MONETARIO - Cosa succede oggi venerdì 12 novembre

venerdì 12 novembre 2010 07:33
 

* Giornata particolarmente impegnativa dal lato dell'offerta, con il ministero dell'Economia che pone in asta fino a 8,25 miliardi di titoli fra il nuovo Btp a cinque anni, il marzo 2026 e il titolo off-the-run agosto 2034. Nella scorsa seduta il reddito fisso italiano ha ampiamente risentito dell'effetto cascata della crisi irlandese, dell'alto ammontare del collocamento odierno e in misura nettamente minore della crisi di governo.

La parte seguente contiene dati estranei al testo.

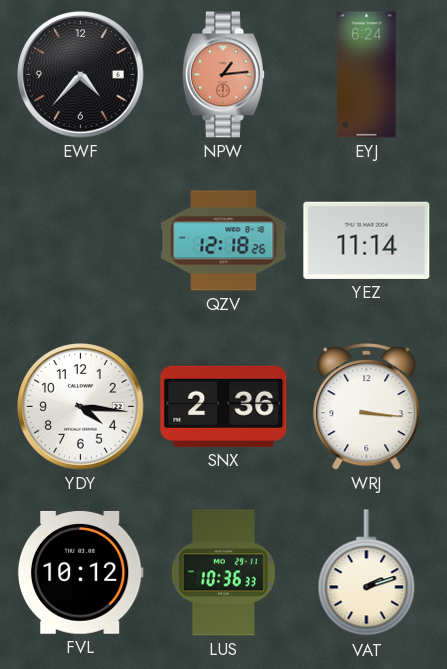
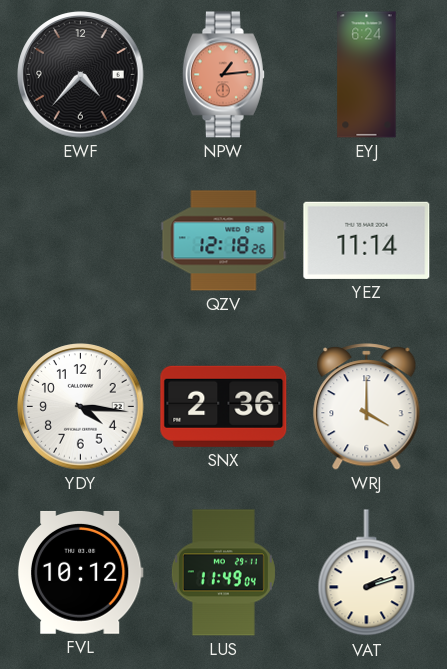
WRJ: 3:16 -> 4:00
LUS: 10:36 -> 11:49
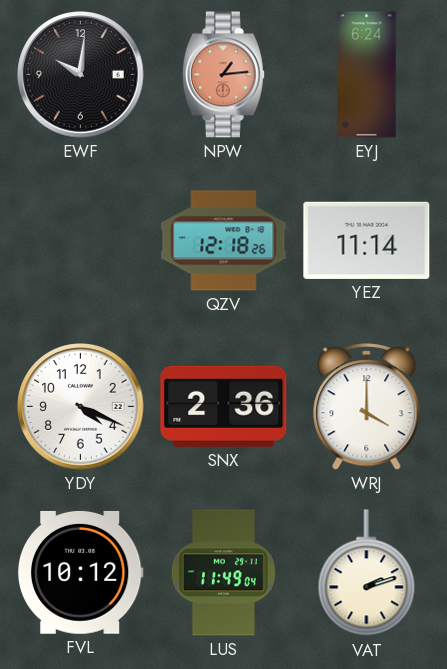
EWF: 4:37 -> 10:01
YDY: 4:16 -> 4:19
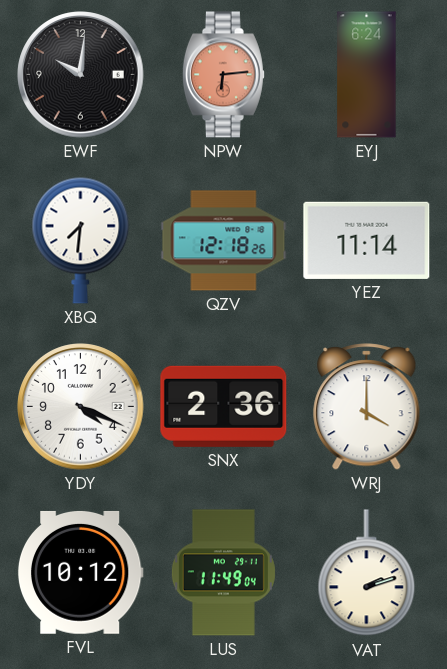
NPW: 1:14 -> 6:14
XBQ: none -> 7:31
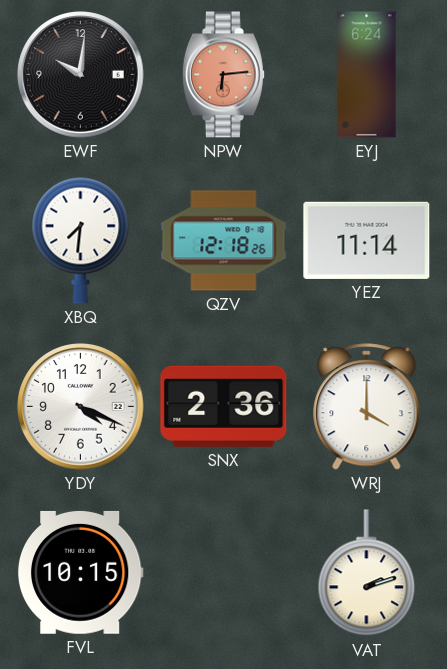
FVL: 10:12 -> 10:15
LUS: 11:49 -> none
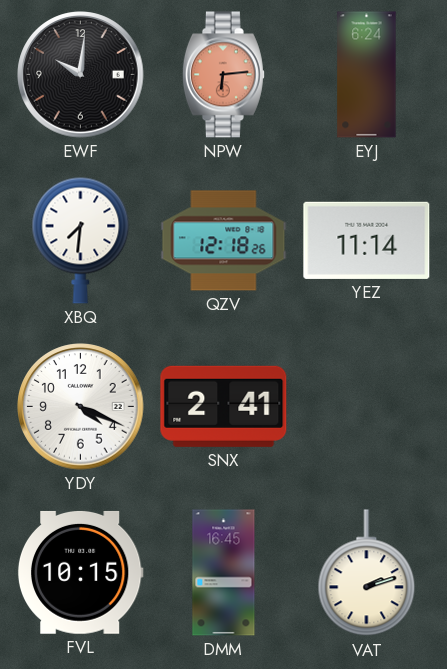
SNX: 2:36 -> 2:41
WRJ: 4:00 -> none
DMM: none -> 16:45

Lo spread fra i decennali di riferimento italiano e tedesco si è spinto a livelli che non si registravano dalla prima metà di giugno

* Termina a Seoul il vertice G20, che affronterà tra gli altri temi quello della revisione della normativa su patrimoni, debito e liquidità del settore bancario con l'adozione del pacchetto di Basilea III. Se l'accordo politico è ormai cosa fatta, a quanto affermato da delegati e alcuni banchieri nelle scorse settimane, sulle norme 'rafforzate' per le banche di maggiori dimensioni, le distanze tra singoli paesi si sono rivelate tali da spingere il Financial Stability Board a limitarsi per il momento ad annunciare principi di carattere generale

* Sempre nella capitale sudcoreana, i leader dei Venti dovrebbero trovare un'intesa sulle "linee guida indicative" per la misurazione degli squilibri globali. Si è tenuta intanto a margine dei lavori una 'troika' tra Germania, Francia e Gran Bretagna sul caso irlandese. Angela merkel assicura che l'Unione europea è pronta a intervenire in caso di necessità.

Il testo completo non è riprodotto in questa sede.